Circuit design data
━━━━━━━━━━

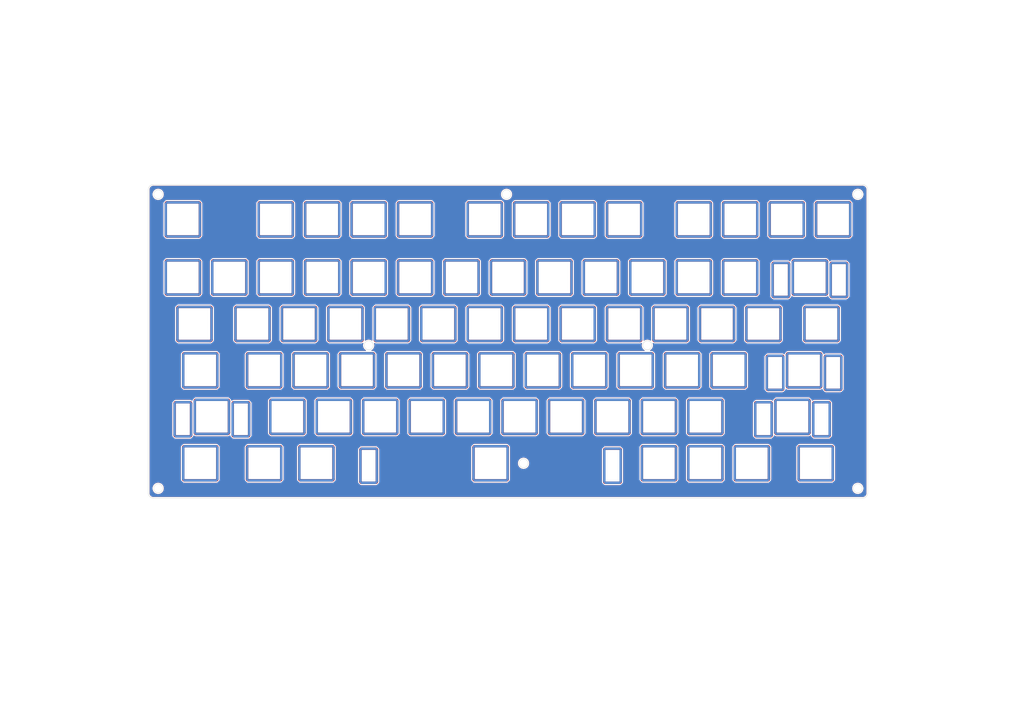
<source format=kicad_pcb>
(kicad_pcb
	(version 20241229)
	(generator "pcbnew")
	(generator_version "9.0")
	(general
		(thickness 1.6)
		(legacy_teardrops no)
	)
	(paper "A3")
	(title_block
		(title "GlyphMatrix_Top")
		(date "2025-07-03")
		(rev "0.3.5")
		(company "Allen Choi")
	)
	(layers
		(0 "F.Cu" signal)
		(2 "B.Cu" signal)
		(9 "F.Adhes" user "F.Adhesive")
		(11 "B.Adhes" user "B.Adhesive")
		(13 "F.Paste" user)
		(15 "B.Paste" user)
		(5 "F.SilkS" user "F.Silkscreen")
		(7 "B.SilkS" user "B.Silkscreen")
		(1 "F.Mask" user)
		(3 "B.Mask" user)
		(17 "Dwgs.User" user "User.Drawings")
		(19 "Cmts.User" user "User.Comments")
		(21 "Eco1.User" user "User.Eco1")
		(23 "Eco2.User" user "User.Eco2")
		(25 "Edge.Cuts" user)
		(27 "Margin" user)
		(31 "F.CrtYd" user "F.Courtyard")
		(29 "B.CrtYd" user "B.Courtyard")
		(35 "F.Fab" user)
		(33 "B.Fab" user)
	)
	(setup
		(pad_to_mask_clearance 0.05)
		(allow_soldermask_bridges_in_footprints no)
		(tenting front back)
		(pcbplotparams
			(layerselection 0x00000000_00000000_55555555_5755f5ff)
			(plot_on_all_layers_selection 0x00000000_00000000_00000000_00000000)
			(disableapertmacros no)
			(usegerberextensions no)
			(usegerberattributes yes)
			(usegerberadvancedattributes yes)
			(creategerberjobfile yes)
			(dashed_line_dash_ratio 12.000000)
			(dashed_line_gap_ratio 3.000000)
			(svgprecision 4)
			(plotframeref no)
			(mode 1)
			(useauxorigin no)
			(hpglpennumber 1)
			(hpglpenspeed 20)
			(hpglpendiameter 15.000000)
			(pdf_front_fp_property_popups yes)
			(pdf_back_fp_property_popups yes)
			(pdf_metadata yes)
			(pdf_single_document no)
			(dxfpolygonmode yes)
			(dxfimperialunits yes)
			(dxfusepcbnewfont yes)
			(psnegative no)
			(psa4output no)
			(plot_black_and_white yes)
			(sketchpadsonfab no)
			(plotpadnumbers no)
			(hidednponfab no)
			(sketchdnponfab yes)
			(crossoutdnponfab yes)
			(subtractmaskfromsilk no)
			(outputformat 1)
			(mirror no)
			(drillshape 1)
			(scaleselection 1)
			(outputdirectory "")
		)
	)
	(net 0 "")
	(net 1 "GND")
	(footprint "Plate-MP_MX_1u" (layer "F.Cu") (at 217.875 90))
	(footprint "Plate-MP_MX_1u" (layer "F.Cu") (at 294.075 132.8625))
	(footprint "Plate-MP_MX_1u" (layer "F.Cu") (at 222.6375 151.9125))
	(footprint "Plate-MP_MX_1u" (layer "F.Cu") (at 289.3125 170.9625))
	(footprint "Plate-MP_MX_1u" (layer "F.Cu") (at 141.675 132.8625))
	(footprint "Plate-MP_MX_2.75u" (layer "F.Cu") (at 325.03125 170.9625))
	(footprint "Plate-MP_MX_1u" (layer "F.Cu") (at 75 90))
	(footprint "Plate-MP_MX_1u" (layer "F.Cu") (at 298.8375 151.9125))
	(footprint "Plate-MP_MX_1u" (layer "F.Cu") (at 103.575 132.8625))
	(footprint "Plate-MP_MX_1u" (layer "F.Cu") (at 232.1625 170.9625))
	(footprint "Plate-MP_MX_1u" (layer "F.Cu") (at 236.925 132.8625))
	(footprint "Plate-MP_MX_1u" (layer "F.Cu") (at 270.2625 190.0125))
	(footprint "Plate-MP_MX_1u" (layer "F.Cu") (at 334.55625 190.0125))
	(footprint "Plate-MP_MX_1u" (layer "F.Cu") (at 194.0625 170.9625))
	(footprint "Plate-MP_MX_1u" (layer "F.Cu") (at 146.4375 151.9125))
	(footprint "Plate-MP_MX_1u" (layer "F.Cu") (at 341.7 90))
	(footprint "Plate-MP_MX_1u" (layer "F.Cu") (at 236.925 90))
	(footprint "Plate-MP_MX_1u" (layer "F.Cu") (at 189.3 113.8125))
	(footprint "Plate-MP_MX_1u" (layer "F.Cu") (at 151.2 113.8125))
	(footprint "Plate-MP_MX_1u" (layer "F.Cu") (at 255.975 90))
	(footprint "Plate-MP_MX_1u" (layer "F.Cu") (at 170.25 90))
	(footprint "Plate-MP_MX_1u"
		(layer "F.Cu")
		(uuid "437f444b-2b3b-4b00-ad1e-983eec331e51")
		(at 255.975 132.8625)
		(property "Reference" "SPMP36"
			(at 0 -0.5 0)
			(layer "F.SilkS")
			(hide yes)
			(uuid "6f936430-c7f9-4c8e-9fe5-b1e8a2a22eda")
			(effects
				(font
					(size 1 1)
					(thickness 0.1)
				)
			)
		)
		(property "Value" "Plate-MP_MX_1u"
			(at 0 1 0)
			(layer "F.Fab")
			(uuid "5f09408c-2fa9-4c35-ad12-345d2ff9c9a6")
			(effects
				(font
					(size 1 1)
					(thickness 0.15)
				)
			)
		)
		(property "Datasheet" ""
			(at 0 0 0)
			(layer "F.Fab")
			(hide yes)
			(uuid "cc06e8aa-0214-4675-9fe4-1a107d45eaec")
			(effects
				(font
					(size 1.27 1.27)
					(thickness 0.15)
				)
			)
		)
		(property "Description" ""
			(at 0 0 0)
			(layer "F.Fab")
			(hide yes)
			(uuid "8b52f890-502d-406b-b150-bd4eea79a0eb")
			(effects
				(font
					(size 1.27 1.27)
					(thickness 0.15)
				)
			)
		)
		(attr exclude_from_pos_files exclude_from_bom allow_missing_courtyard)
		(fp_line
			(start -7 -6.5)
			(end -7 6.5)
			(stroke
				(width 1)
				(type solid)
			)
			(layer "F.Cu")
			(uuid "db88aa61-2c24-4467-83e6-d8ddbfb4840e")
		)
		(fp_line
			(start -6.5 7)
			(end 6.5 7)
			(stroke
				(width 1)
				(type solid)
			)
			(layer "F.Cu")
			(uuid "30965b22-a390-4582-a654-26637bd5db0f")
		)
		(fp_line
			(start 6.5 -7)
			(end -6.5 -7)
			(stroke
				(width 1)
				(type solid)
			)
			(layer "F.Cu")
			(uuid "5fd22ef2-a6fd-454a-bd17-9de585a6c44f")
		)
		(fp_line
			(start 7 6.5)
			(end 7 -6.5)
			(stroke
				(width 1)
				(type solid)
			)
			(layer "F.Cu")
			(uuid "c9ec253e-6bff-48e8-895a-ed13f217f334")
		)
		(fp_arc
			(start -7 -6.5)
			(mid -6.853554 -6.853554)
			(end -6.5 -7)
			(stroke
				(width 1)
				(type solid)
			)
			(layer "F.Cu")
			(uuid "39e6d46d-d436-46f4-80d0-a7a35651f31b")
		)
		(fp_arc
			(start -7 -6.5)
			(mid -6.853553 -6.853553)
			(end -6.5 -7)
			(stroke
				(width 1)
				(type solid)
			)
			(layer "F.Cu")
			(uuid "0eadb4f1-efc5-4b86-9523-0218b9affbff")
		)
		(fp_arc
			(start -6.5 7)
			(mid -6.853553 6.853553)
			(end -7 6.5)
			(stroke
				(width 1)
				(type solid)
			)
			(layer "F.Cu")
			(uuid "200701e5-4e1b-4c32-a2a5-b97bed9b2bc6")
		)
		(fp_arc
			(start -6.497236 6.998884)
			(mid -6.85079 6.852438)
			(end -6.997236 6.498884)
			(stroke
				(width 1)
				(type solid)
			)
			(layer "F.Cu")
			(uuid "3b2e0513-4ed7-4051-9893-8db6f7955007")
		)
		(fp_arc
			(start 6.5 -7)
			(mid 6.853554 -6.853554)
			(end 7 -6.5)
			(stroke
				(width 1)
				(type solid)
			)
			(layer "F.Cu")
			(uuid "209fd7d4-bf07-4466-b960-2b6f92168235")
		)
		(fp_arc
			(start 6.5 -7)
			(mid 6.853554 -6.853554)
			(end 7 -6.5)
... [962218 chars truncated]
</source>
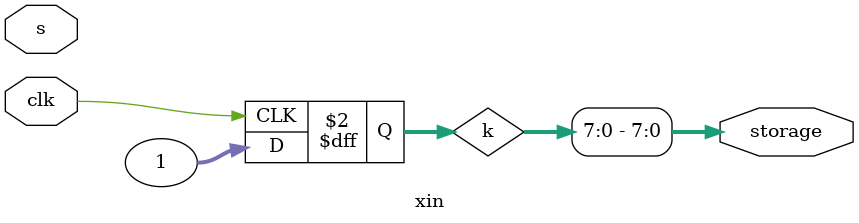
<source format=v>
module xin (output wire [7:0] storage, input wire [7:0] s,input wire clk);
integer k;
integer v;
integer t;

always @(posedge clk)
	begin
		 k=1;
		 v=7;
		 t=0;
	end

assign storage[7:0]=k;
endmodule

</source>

━━━━━━━━━━

**YOUR OBJECTIVE:**
What lines of the data contain the string "CrtYd"? List them.

**SOLUTION FOR THIS TASK:**
		(31 "F.CrtYd" user "F.Courtyard")
		(29 "B.CrtYd" user "B.Courtyard")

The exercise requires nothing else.